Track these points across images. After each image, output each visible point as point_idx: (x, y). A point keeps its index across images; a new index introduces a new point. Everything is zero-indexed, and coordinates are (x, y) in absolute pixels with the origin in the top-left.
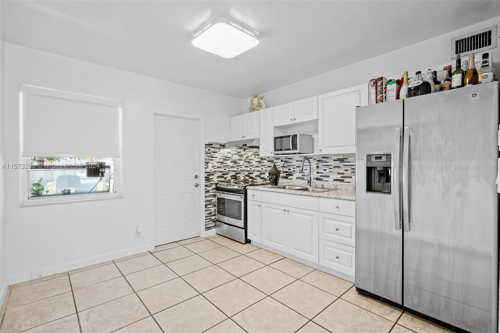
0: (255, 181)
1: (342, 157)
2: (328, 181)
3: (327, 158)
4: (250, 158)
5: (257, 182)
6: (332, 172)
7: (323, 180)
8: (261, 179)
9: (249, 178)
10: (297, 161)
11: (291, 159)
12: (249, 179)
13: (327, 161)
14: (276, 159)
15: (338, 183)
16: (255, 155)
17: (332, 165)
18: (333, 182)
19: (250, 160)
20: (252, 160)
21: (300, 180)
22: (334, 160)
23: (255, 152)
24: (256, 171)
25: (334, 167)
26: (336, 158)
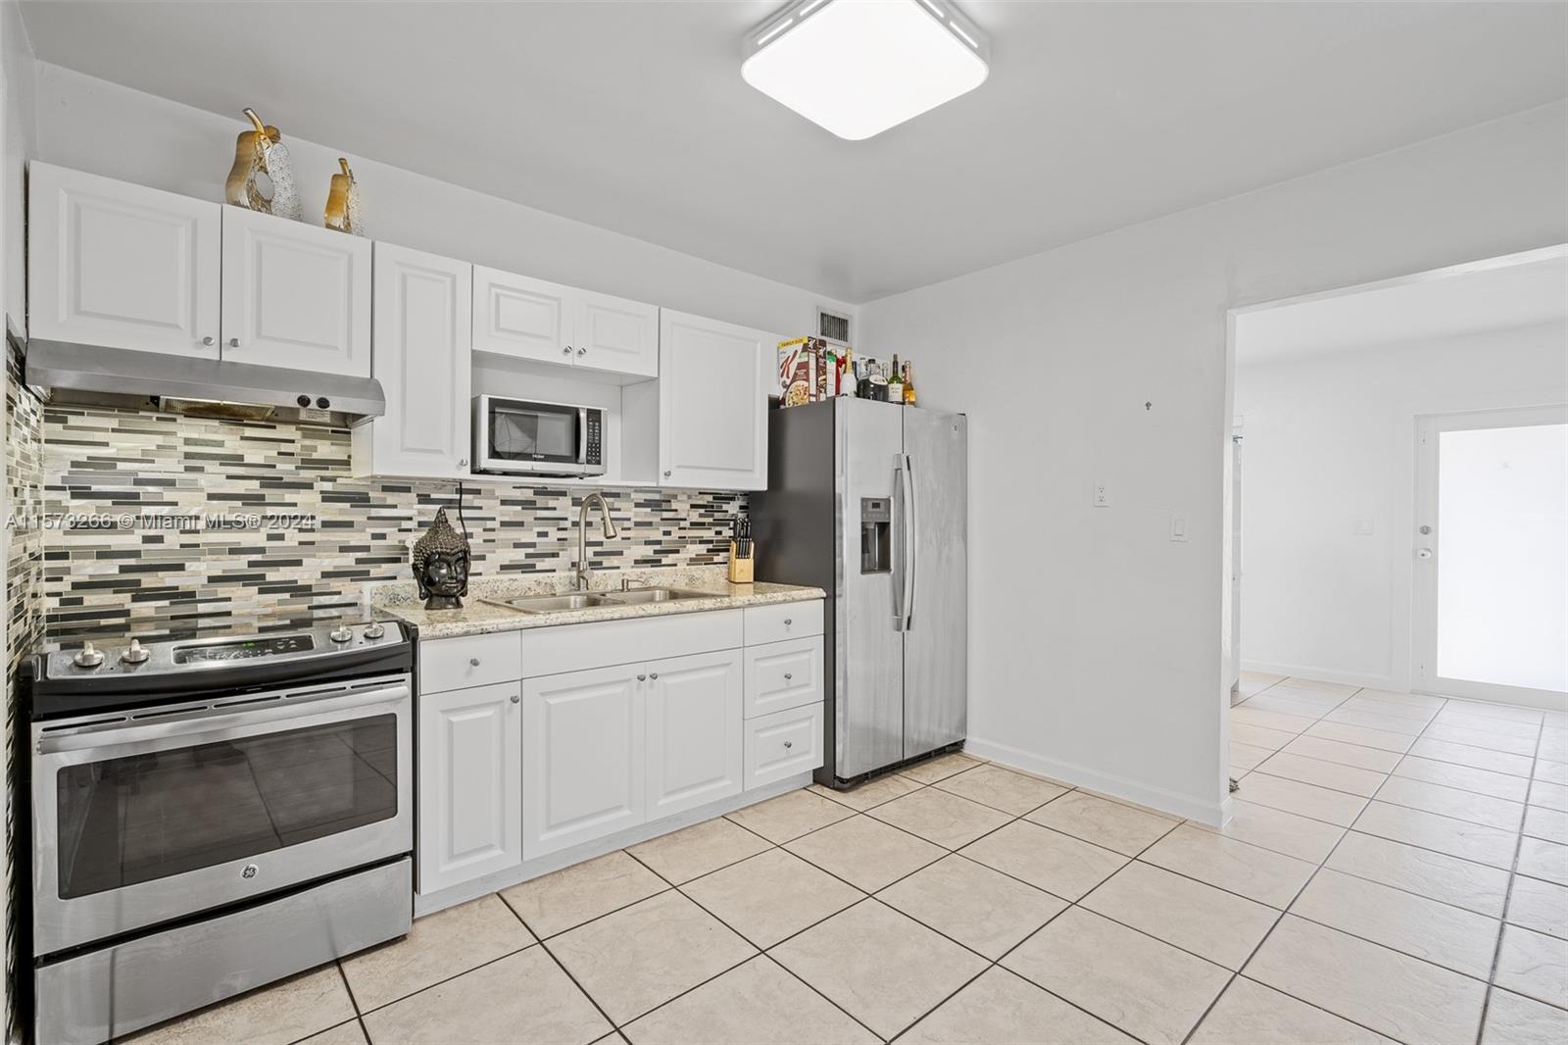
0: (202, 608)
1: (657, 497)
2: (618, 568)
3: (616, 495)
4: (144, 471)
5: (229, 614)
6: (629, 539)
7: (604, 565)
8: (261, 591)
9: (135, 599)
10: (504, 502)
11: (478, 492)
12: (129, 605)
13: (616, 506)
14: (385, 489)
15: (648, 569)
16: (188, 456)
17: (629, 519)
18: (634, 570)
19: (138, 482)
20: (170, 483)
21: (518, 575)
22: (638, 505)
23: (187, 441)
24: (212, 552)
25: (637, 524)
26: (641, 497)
------------------------
How many lines in the rows above contain the word "keeps"? Reply with the number alone.

#### [Exercise output]
1